For once, with the Peak Design Everyday Messenger, I don't find myself looking on the horizon for the next great blogger bag. I'm happy with practically every element of it — and this comes from a guy that's explored commissioning a custom bag on more than one occasion.
Tylt Energi+ backpack
Backpacks with laptop compartments aren't a new thing, but a backpack built entirely around someone who is using multiple gadgets and respecting the way those things work together is something special. Tylt's Energi bag is built around the four-port 10,000mAh battery next to the laptop sleeve, with cables that weave their way through special slits in the backpack to put whatever port you need in every pocket of the back. If you need cables to leave the bag, there's a headphone slot and a shoulder strap to help hold everything in place. There's even a bottle holster in one of the side zipper slots, just in case you need to travel with some caffeine.
On top of feeling tailor-made for nerds, it's also a well-made backpack. The top and front zipper compartments work well together to store way more than you'd think by looking at the bag, with individual slots for a tablet and a laptop with plenty of protection for each.
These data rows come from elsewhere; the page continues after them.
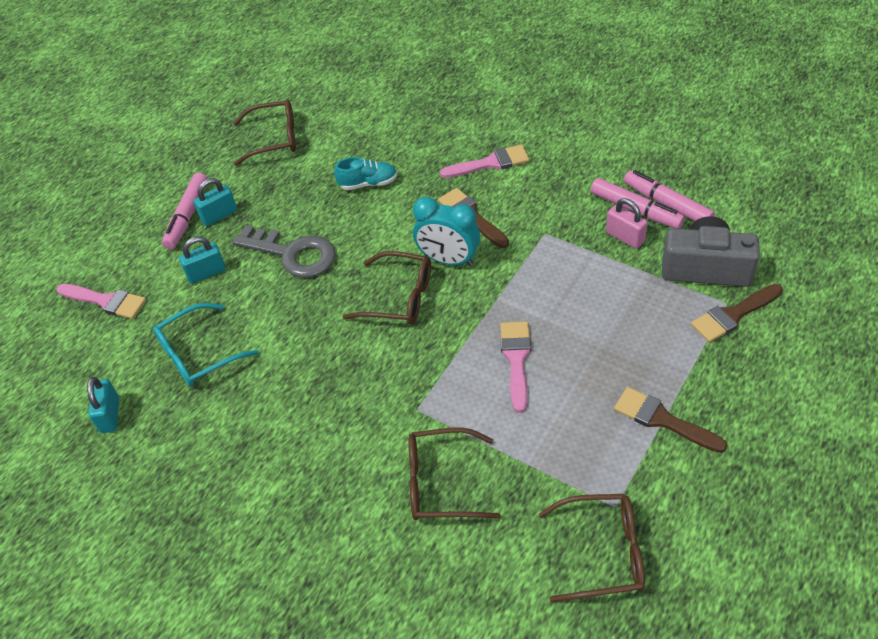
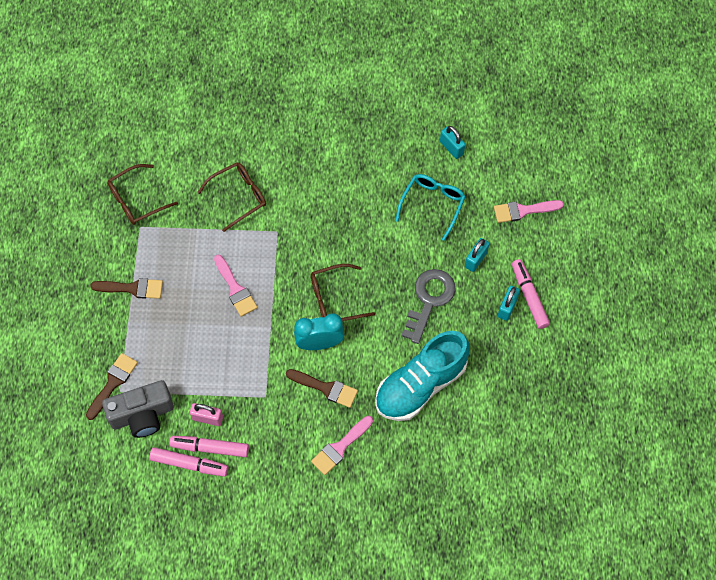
camera: 145 degrees right, 15 degrees up
(275, 139) = (526, 397): brown glasses -> none
(293, 254) = (429, 300): grey key -> grey key turned 120 degrees clockwise
(368, 183) = (420, 385): turquoise shoe -> turquoise shoe, size x2.20

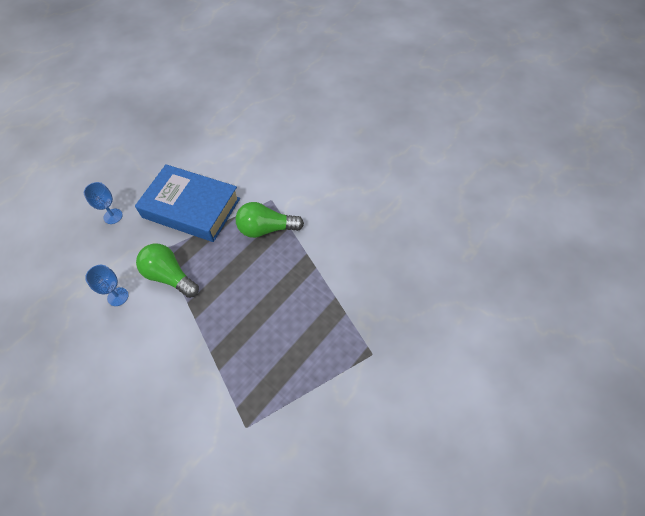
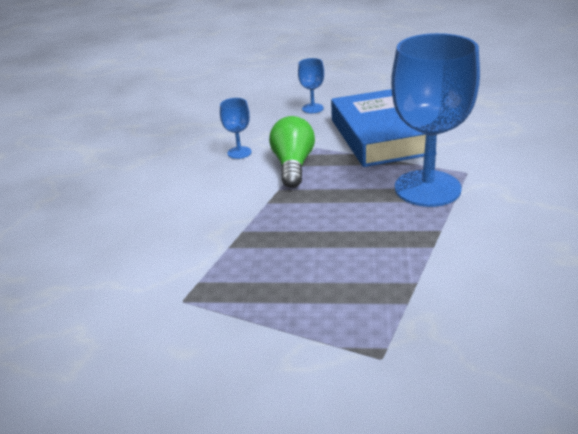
camera: 55 degrees right, 25 degrees down
(266, 229) = (427, 188): green light bulb -> blue goblet

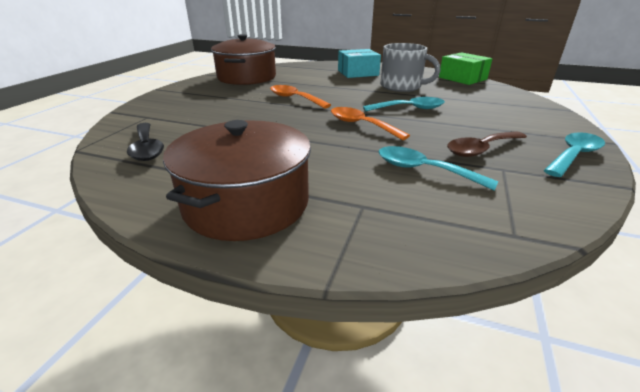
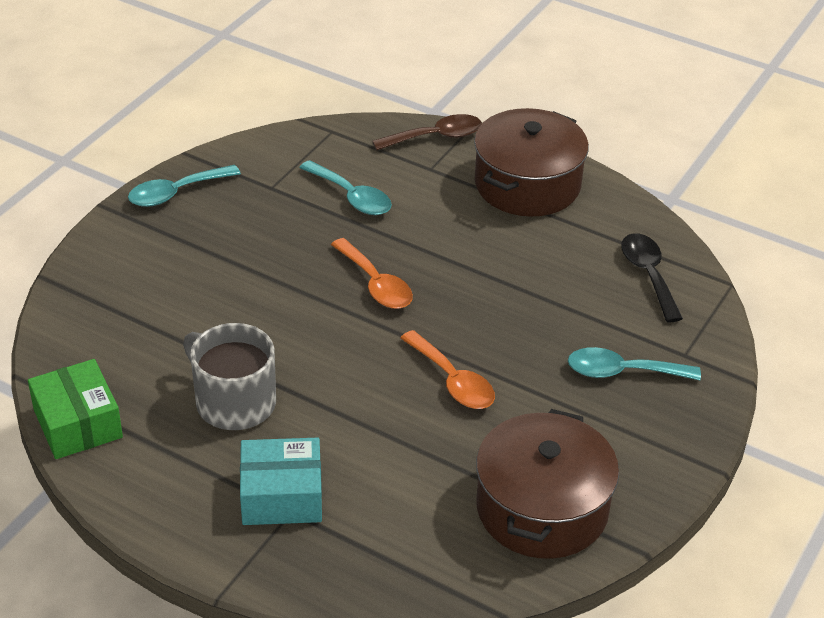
camera: 170 degrees left, 10 degrees up
(409, 109) = (279, 316): turquoise spoon -> turquoise spoon (622, 372)
(481, 149) = (264, 216): brown spoon -> brown spoon (436, 137)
The shoulder straps and top handle are nicely padded, and the luggage slot on the back makes docking this back on top of a roller completely effortless.
Over the years, I've gone through many laptop bags but after having picked up the TYLT Energi+ recently, I'm pretty positive I have found the right one for me. The TYLT Energi+ is tough, has lots of pockets and space (1,450 cubic inches of internal space and 13 total pockets) and is comfortable to carry in all situations.
The added 10,400mAh battery pack for charging tablets and phones on the go and pass through lines to keep all your cables nice and neat is just icing on the cake.
Targus Seoul Backpack
After using the TYLT Energi+ backpack for over a year, I recently moved to the new Targus Seoul backpack. I've always liked Targus backpacks, although never owned one before this one was sent for review. Incidentally, the trial coincided with a lot of travel – both work and leisure – so I took the Targus Seoul for a comprehensive spin for over a month.
It is a great backpack for travel as the back panel incorporates a pass-through sleeve that allows the bag to be securely placed on a trolley when moving luggage.It offers thoughtful design with organized compartments that work well for a modern day professional. It also stands out in a crowd, and I've often received compliments or enquiries about the bag.
Waterfield Field Muzetto
I use the Waterfield Field Muzetto bag for my Surface Book – or just about any laptop – I decide to carry around for the day. The Muzetto is made by hand in San Francisco and while not cheap ($169) it is the kind of bag that will last you years and years due to the quality leather and sewing used in making it.
The Muzetto bag is ideal for light trips and yet is ample enough to carry around a few items. I can easily stuff a new Dell XPS 15 in it and a Surface Pro 4. Alternatively, you could choose one or the other and add in the AC charger, an Amazon Kindle and more. Regarding spacing, the bag has three slots all lined with soft fabric to avoid scratching and add protection. In the smaller sleeve (outward facing) two smaller compartments can support a smartphone or phablet along with my Microsoft Surface Arc Mouse all for quick access.
Perhaps the one downside is the Muzetto does not latch close. Instead, it has a large leather flap, which offers protection from the elements and prying eyes. However, if you were to tip the bag over your laptop would slide out. That is just this style of bag, but it is something to consider if you are considering something more secure.
All in all, I like the rustic look and feel of the Field Muzetto. Wearing it gives you an Indiana Jones look for the 21st Century and the quality of the materials and utility are top notch from one of the best bag companies around.